对有进展为增殖性糖尿病视网膜病变(PDR)风险的患者进行风险分层,有助于更早发现并更有效地分配医疗资源。
建立生存模型以预测2型糖尿病患者进展为PDR的情况。
设计、设置和参与者:这项预后研究使用了来自加利福尼亚大学(UC)健康数据仓库(UCHDW)的去识别化电子健康记录数据,时间跨度为2012年3月1日至2024年7月3日。UCHDW包含1000万接受UC健康系统护理的患者的数据。纳入年龄在18岁及以上、患有非增殖性糖尿病视网膜病变(NPDR)或糖尿病性黄斑水肿(DME)以及2型糖尿病的患者。排除在索引日期之前被诊断为PDR或未达到回顾标准(索引日期前至少1年有≥1次门诊就诊)的患者。该队列按UC健康站点分为一个开发集和一个外部测试集。开发集又分为内部训练集(75%)和测试集(25%)。所使用的3种生存模型(Cox比例风险回归、带最小绝对收缩和选择算子[LASSO]回归的Cox模型以及随机生存森林[RSF])在内部训练集上进行训练,并在内部和外部测试集上进行验证。
风险因素包括人口统计学特征、眼部相关诊断、全身合并症、实验室数据、生命体征、药物和治疗程序。

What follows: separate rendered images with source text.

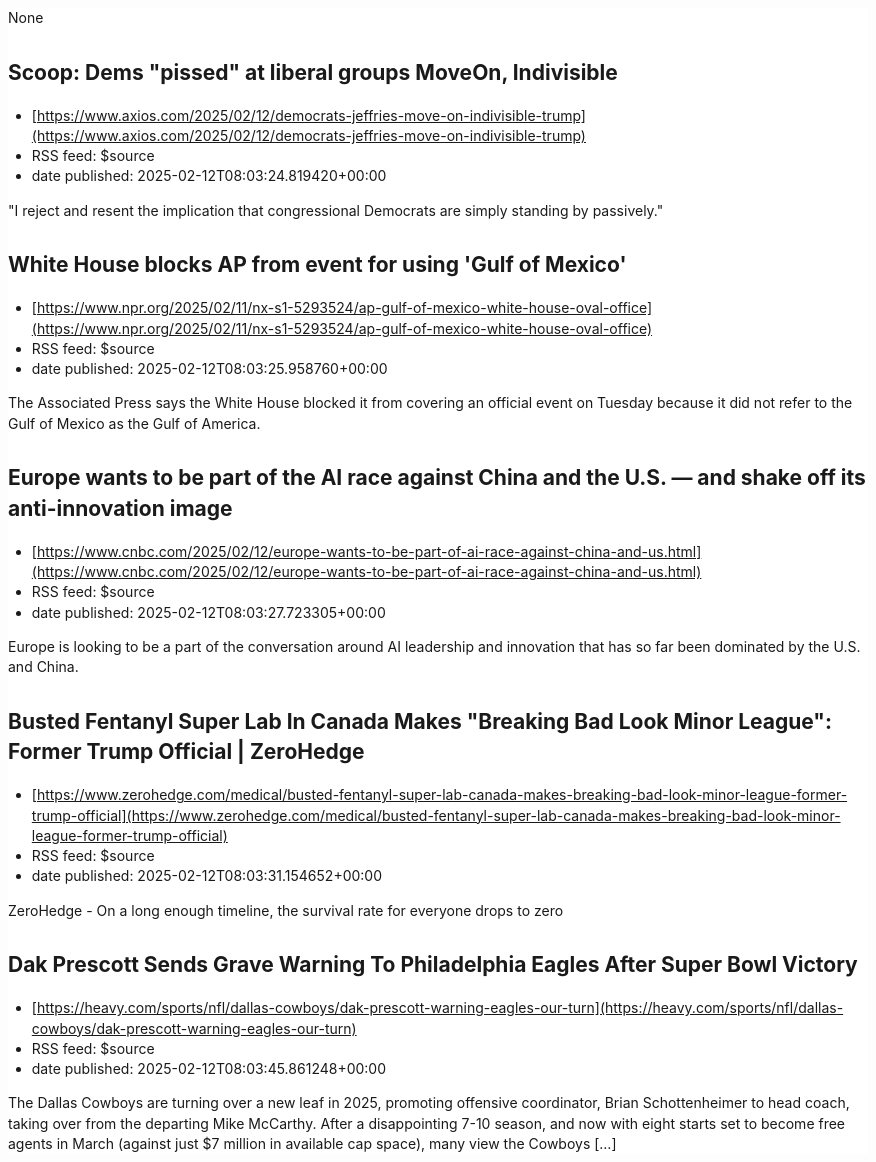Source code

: None

## Scoop: Dems "pissed" at liberal groups MoveOn, Indivisible
 - [https://www.axios.com/2025/02/12/democrats-jeffries-move-on-indivisible-trump](https://www.axios.com/2025/02/12/democrats-jeffries-move-on-indivisible-trump)
 - RSS feed: $source
 - date published: 2025-02-12T08:03:24.819420+00:00

"I reject and resent the implication that congressional Democrats are simply standing by passively."

## White House blocks AP from event for using 'Gulf of Mexico'
 - [https://www.npr.org/2025/02/11/nx-s1-5293524/ap-gulf-of-mexico-white-house-oval-office](https://www.npr.org/2025/02/11/nx-s1-5293524/ap-gulf-of-mexico-white-house-oval-office)
 - RSS feed: $source
 - date published: 2025-02-12T08:03:25.958760+00:00

The Associated Press says the White House blocked it from covering an official event on Tuesday because it did not refer to the Gulf of Mexico as the Gulf of America.

## Europe wants to be part of the AI race against China and the U.S. — and shake off its anti-innovation image
 - [https://www.cnbc.com/2025/02/12/europe-wants-to-be-part-of-ai-race-against-china-and-us.html](https://www.cnbc.com/2025/02/12/europe-wants-to-be-part-of-ai-race-against-china-and-us.html)
 - RSS feed: $source
 - date published: 2025-02-12T08:03:27.723305+00:00

Europe is looking to be a part of the conversation around AI leadership and innovation that has so far been dominated by the U.S. and China.

## Busted Fentanyl Super Lab In Canada Makes "Breaking Bad Look Minor League": Former Trump Official | ZeroHedge
 - [https://www.zerohedge.com/medical/busted-fentanyl-super-lab-canada-makes-breaking-bad-look-minor-league-former-trump-official](https://www.zerohedge.com/medical/busted-fentanyl-super-lab-canada-makes-breaking-bad-look-minor-league-former-trump-official)
 - RSS feed: $source
 - date published: 2025-02-12T08:03:31.154652+00:00

ZeroHedge - On a long enough timeline, the survival rate for everyone drops to zero

## Dak Prescott Sends Grave Warning To Philadelphia Eagles After Super Bowl Victory
 - [https://heavy.com/sports/nfl/dallas-cowboys/dak-prescott-warning-eagles-our-turn](https://heavy.com/sports/nfl/dallas-cowboys/dak-prescott-warning-eagles-our-turn)
 - RSS feed: $source
 - date published: 2025-02-12T08:03:45.861248+00:00

The Dallas Cowboys are turning over a new leaf in 2025, promoting offensive coordinator, Brian Schottenheimer to head coach, taking over from the departing Mike McCarthy. After a disappointing 7-10 season, and now with eight starts set to become free agents in March (against just $7 million in available cap space), many view the Cowboys […]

主要结局是从索引日期(UCHDW中首次记录的糖尿病视网膜病变诊断)到首次PDR诊断或最后一次亲自就诊的时间。使用Harrell一致性指数(C指数)评估模型的预测性能。
共纳入7739名参与者(平均[标准差]年龄为66.7[11.4]岁;男性4116名[53.2%];亚洲人1548名[20.0%],黑人或非裔美国人744名[9.6%],西班牙裔或拉丁裔1665名[21.5%];白人3278名[42.4%],其他1286名[16.6%])。在这些患者中,723名(9.3%)出现了PDR进展,平均(标准差)进展时间为1.89(2.09)年。所有生存模型在内部和外部测试集上均具有良好的预测区分度(C指数为0.73 - 0.75)。Cox比例风险回归模型和RSF模型在长达2年的时间内具有良好的校准度。所有模型总结出的关键独立风险因素为基线年龄、种族、民族、DME、NPDR严重程度、平均糖化血红蛋白水平和糖尿病肾病。
本研究中开发并验证的生存模型在内部和外部测试集上均显示出良好的区分度,且在长达2年的时间内具有良好的校准度。这些模型有可能实现对高危患者的更早识别、个性化随访和针对性的资源分配。